Now that you’re expecting, get ready to give some blood and on a regular basis. If the thought of the prick of a needle makes you feel light-headed now, by the end of your pregnancy and most certainly by the end of labor and delivery you will breeze through it like a pregnancy warrior. Blood tests are a standard part of your prenatal care. During your first prenatal appointment, your doctor or midwife will order a plethora of blood tests. You will be asked to give blood samples to test for:
- Blood Type – Your doctor or midwife needs to know your blood type in case a transfusion is needed during pregnancy or labor. Blood types are negative or positive and distinguished by a letter – type O, type A, type B, and type AB.

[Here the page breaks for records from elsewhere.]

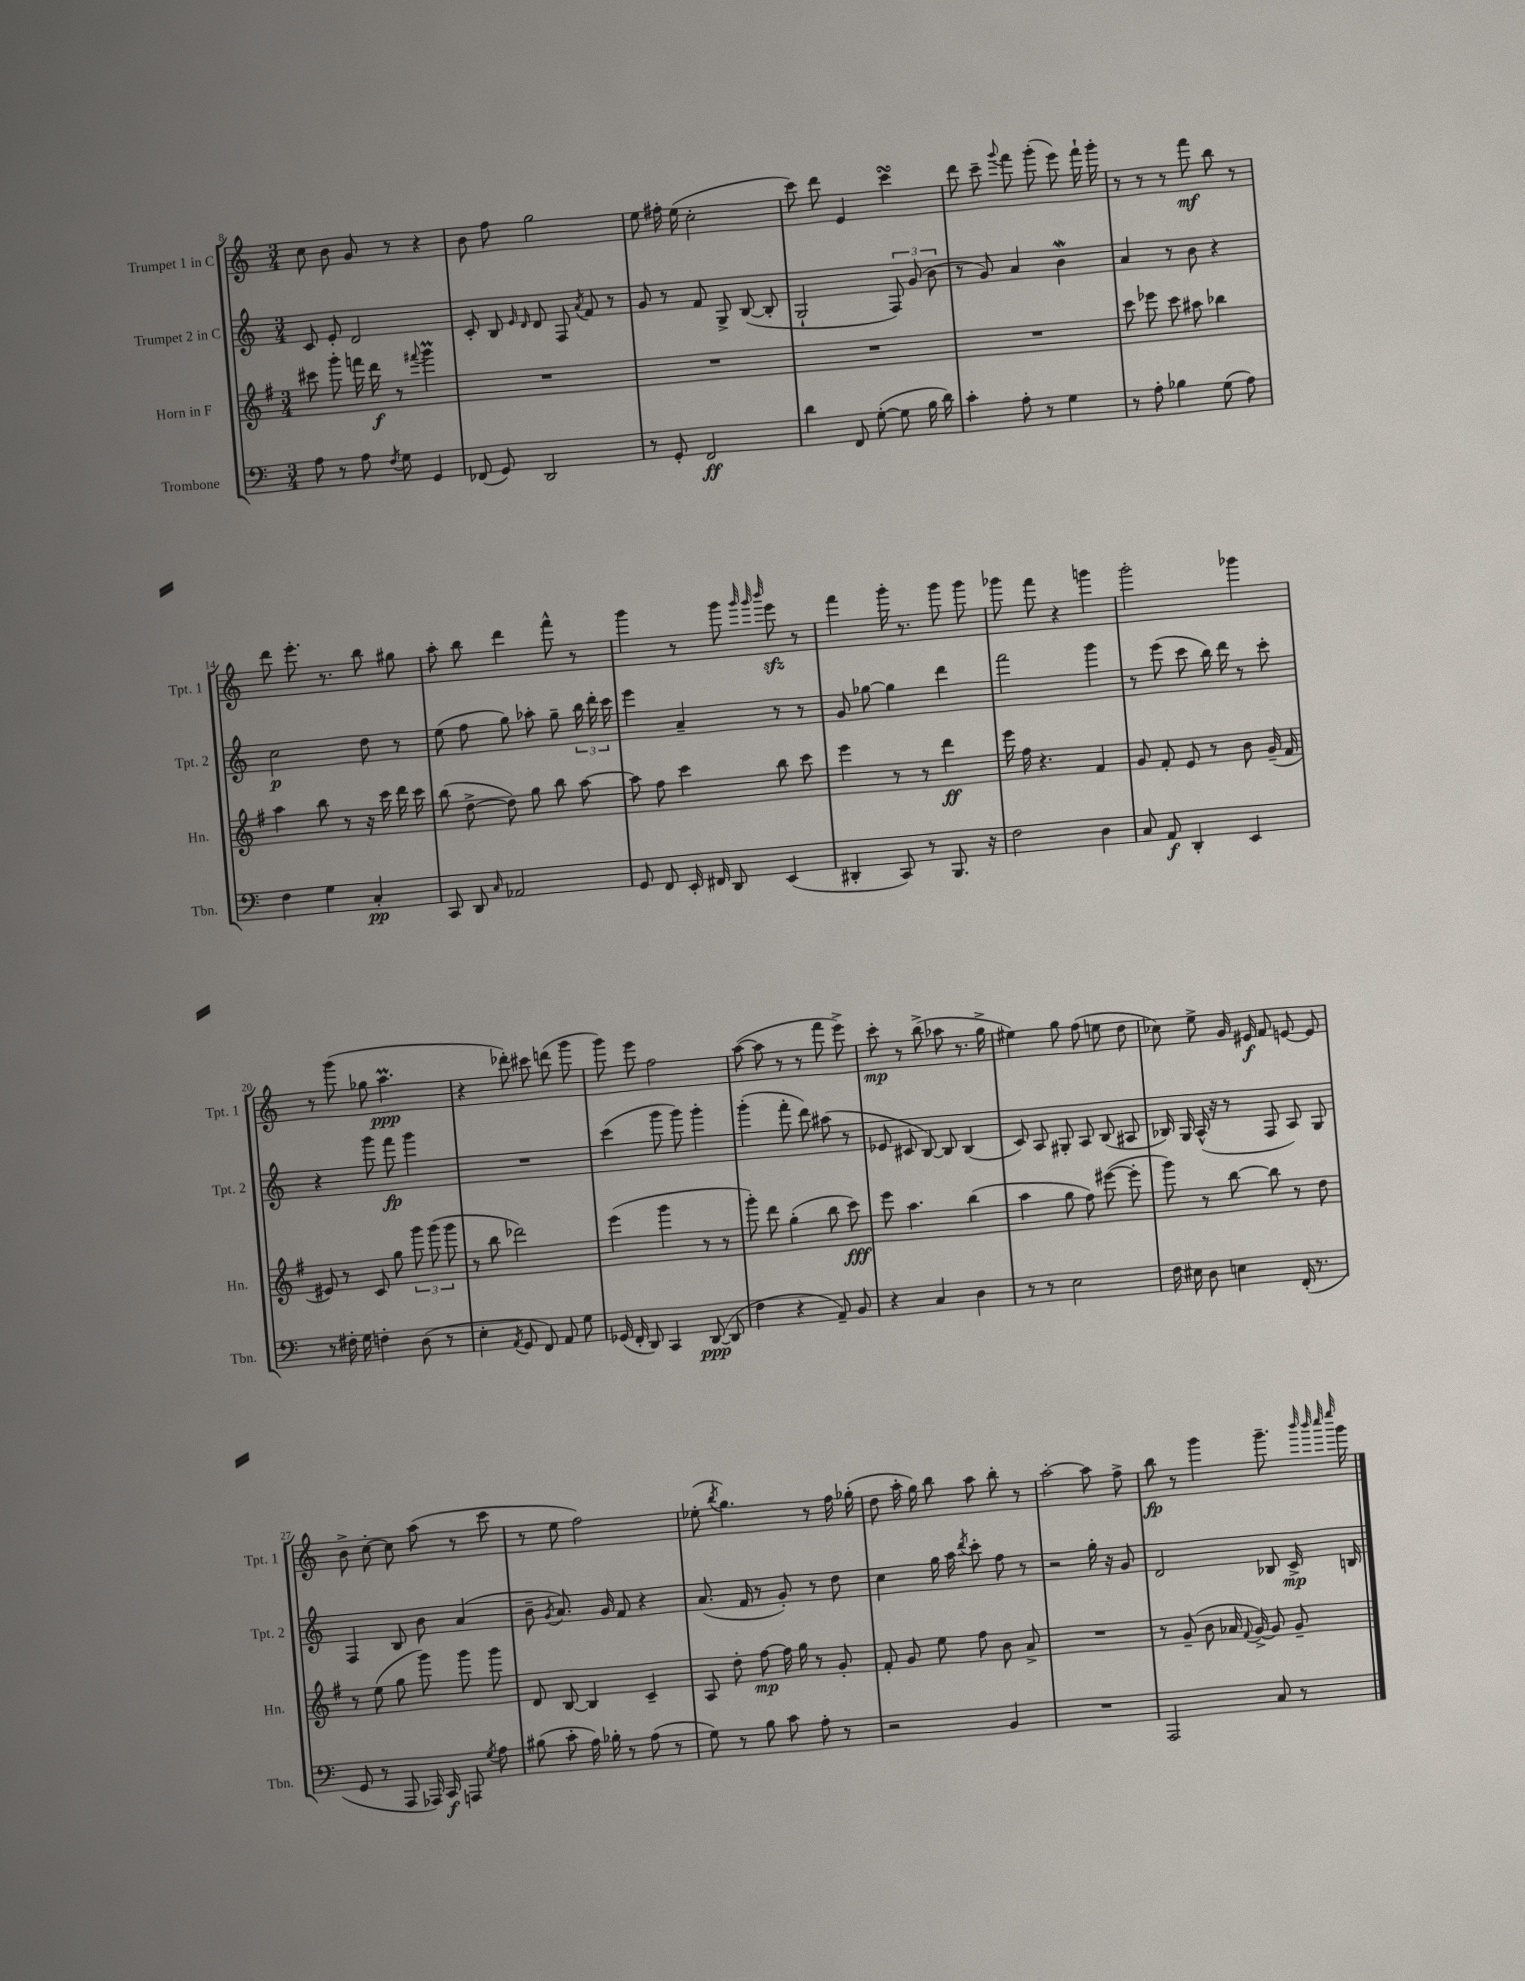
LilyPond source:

<<
\new StaffGroup <<
\new Staff = "s0" \with { instrumentName = "Trumpet 1 in C" shortInstrumentName = "Tpt. 1" } {
    \clef treble \key c \major \numericTimeSignature \time 3/4
    \autoBeamOff c''8 b'8 g'8 r8 r4 |
    b'8 f''8 g''2 |
    e''8 fis''16-. e''16( c''2-. |
    c'''8) d'''8 e'4 c'''4\turn |
    d'''8 c'''8-- \appoggiatura { g'''8 } f'''8 g'''8-.( e'''8) f'''16-! g'''16-. |
    r8 r8 r8 f'''8\mf b''8 r8 |
    d'''8 e'''8.-. r8. b''8 gis''8 |
    a''8-. b''8 d'''4 f'''8-^ r8 |
    g'''4 r8 g'''8 \grace { g'''32 g'''32 b'''32 } e'''8\sfz r8 |
    f'''4 g'''16-. r8. g'''8 g'''8 |
    ges'''8 f'''8 r4 g'''4 |
    g'''2-. ges'''4 |
    r8 g'''8( ges''8 a''4.\prall\ppp |
    r4 des'''8-.) cis'''8 d'''8( g'''8 |
    g'''8) e'''8 f''2 |
    a''8~( a''8 r8 r8 f'''8 e'''8->) |
    c'''8-.\mp r8 b''8->( aes''8 r8. g''16-> |
    eis''4) g''8 f''8( e''8 d''8 |
    ces''8) e''8-> g'16 eis'16\f f'8 e'8~ e'8 |
    b'8-> c''8~-. c''8 a''8( r8 c'''8 |
    r8 e''8 f''2) |
    ees''8-.( \acciaccatura { b''8 } g''4.) r8 f''16 ges''16-.( |
    d''8 a''16-. g''16) b''8 a''8 b''8-. r8 |
    a''2~-. a''8 f''8-> |
    b''8\fp r8 g'''4 g'''8.-- \grace { b'''32 b'''32 c''''32 e''''32 } g'''16 \bar "|." |
}
\new Staff = "s1" \with { instrumentName = "Trumpet 2 in C" shortInstrumentName = "Tpt. 2" } {
    \clef treble \key c \major \numericTimeSignature \time 3/4
    \autoBeamOff c'8 e'8-. d'2 |
    c'8-. b8 \grace { e'16 d'16 } d'8 f8 \acciaccatura { a'8 } f'8 r8 |
    g'8 r8 f'8 g8-> b8~( b8-. |
    g2-! \tuplet 3/2 { f8) g'8( b'8 } |
    r8 g'8) a'4 b'4\mordent |
    a'4 r8 b'8 r4 |
    c''2\p d''8 r8 |
    e''8( f''8 g''8) aes''8-. g''8-- \tuplet 3/2 { b''16 d'''16-. c'''16 } |
    e'''4 a'4-- r8 r8 |
    g'8 ges''8~ ges''4 d'''4 |
    f'''2 g'''4 |
    r8 e'''8( c'''8 b''16) d'''16 r8 c'''8-. |
    r4 g'''8 f'''8\fp g'''4 |
    R2. |
    c'''4( g'''8 g'''8) g'''4-. |
    g'''4-.( f'''8-. d'''8) ais''8( r8 |
    ees'8 cis'8 b8~) b8 b4( |
    c'8) a8 gis8-. a8 b8( ais8 |
    bes16) g16 a16-^( r16 r8 f8 a8) g8 |
    f4 b8 b'8 a'4( |
    b'8-- \acciaccatura { g'8 } a'8.) g'16 f'8 r4 |
    a'8.( f'16 r8 g'8-.) r8 d''8 |
    c''4 g''16 a''16 \acciaccatura { d'''8 } c'''8-. f''8 r8 |
    r2 g''16-. r16 g'8 |
    d'2 bes8 c'16->\mp b16 \bar "|." |
}
\new Staff = "s2" \with { instrumentName = "Horn in F" shortInstrumentName = "Hn." } {
    \clef treble \key g \major \numericTimeSignature \time 3/4
    \autoBeamOff cis'''8 g'''8-. f'''16 d'''16\f r8 \appoggiatura { fis'''8 } g'''4\prall |
    R2. |
    R2. |
    R2. |
    R2. |
    c'''8 ees'''8 c'''8 ais''8 bes''4 |
    a''4 b''8 r8 r16 c'''16 d'''16 c'''16 |
    b''8( d''8~-> d''8) g''8 b''8 a''8~ |
    a''8 fis''8 c'''4 b''8 c'''8 |
    e'''4 r8 r8 d'''4\ff |
    e'''16 fis''16 r4. fis'4 |
    g'8 fis'8-. e'8 r8 b'8 g'16--( fis'16 |
    eis'8) r8 c'8 g''8 \tuplet 3/2 { g'''8 g'''8( g'''8 } |
    r8 b''8 des'''2) |
    e'''4( g'''4 r8 r8 |
    g'''8-.) d'''8 g''4-.( b''8 c'''8\fff) |
    e'''8 a''4. b''4( |
    a''4 g''8 fis''8) eis'''8~( eis'''8-. |
    g'''8) r8 b''8~ b''8 r8 d''8 |
    r8 e''8( g''8 g'''8) g'''8 g'''8 |
    d'8 b8~ b4 c'4-- |
    a8 d''8-. fis''8~\mp fis''16 g''16 r8 g'8-. |
    fis'8-. g'8 e''8 fis''8 b'8 a'8-> |
    R2. |
    r8 g'8--( b'8 aes'16 \appoggiatura { fis'8 } g'16~->) g'8 g'8-- \bar "|." |
}
\new Staff = "s3" \with { instrumentName = "Trombone" shortInstrumentName = "Tbn." } {
    \clef bass \key c \major \numericTimeSignature \time 3/4
    \autoBeamOff a8 r8 a8 \acciaccatura { f8 } g8 g,4 |
    fes,8( g,8) d,2 |
    r8 g,8-. f,2\ff |
    d'4 f,8 g8~-.( g8 b16 d'16) |
    c'4-. a8-. r8 g4 |
    r8 a8-. bes4 g8( a8) |
    f4 g4 c4-.\pp |
    c,8 d,8 \grace { c16 } aes,2 |
    g,8 f,8 e,16-. fis,16 d,8 e,4( |
    dis,4-. c,8) r8 b,,8. r16 |
    f2 d4 |
    c8 a,8\f d,4-. e,4 |
    r8 fis16-. g16 f4-. d8( r8 |
    e4-. \acciaccatura { a,8 } g,8 f,8) a,8 g8 |
    ges,16( f,16-. d,8) c,4 d,8~\ppp( d,8 |
    f4 r4 a,8--) b,8 |
    r4 c4 d4 |
    r8 r8 e2 |
    f16 eis16 d8 e4 f,16-.( r8. |
    g,8 r8 a,,8 aes,,16) c,16\f a,,8 \acciaccatura { g8 } a8 |
    bis8( c'8-. a16) bes16-. r8 a8( r8 |
    g8) r8 b8 c'8 a8-. r8 |
    r2 b,4 |
    R2. |
    a,,2 c8 r8 \bar "|." |
}
>>
>>
\layout { \context { \Score currentBarNumber = #8 } }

- Rh Factor – This test identifies your Rh status which means determining whether you have a certain protein on the surface of your red blood cells. This matters when you are pregnant only if you’re negative and your partner is positive. If this is the case, there is a chance your child will have inherited a positive Rh factor, in which case your body may react to your baby’s blood as if it’s a foreign substance, and could potentially kill the baby. The condition is treated with a series of vaccinations given late in pregnancy or right after birth.
- Iron Level – A blood test will also let you know if you have too little hemoglobin in your red blood cells. This is a sign of anemia. If you’re anemic, your doctor or midwife may recommend that you take an iron supplement and they will advise that you eat more iron rich foods. Getting tested for anemia will help you and your doctor or midwife decide whether your level of fatigue is normal or if you have an iron deficiency since fatigue is a symptom of both anemia and pregnancy.
- German measles (Rubella) – Most pregnant women are immune to German measles (also known as Rubella) because they have either received a vaccination or had the disease as a child. If you do not have immunity, your doctor or midwife will advise you to avoid anyone who has the infection. If you develop German measles during your pregnancy, it could cause severe birth defects in your baby such as blindness, deafness, and heart problems. Nowadays, German measles are rare in the United States.
- Hepatitis B – This disease more often than not shows no signs or symptoms, so a blood test is often the only way to find out for sure if you have it. If you pass this liver disease to your baby during your pregnancy or after birth, it could cause serious liver damage. If your baby is at risk for catching the infection from you, injections of antibodies will be given to the baby right after birth.
- Syphilis – A chronic infectious sexually transmitted disease which can be transmitted to a fetus and cause congenital and developmental problems in your baby if left untreated during pregnancy.
You may be offered some optional tests to test for toxoplasmosis (an infection spread through cat feces), HIV, and hepatitis C. By testing for these early in pregnancy, your doctor or midwife can get the jump on any potential problems from the very beginning of your pregnancy.
Depending on your ethnic background and medical history, you may also be tested for three other conditions:
- Sickle cell anemia is an inherited chronic anemia caused by abnormally shaped red blood cells. Sickle cell anemia is common to populations of African descent. When carefully monitored, women with sickle cell anemia can give birth to healthy babies.
- Tay-Sachs disease is a genetic disorder carried by an estimated one in 30 Eastern European Jews; babies born with Tay-Sachs lack an essential enzyme which is needed to break down certain lipids, resulting in death early in childhood.
- Thalassemia is an inherited disorder of hemoglobin in red blood cells, characterized by anemia and found in individuals of Mediterranean, African-American or Southeast Asian ancestry.
Later in your pregnancy around weeks 16 to 18, your doctor or midwife will offer several other screening blood tests, such as the triple screen test, which looks for signs of any birth defects, and the glucose tolerance test, which monitors your blood sugar level and checks for gestational diabetes.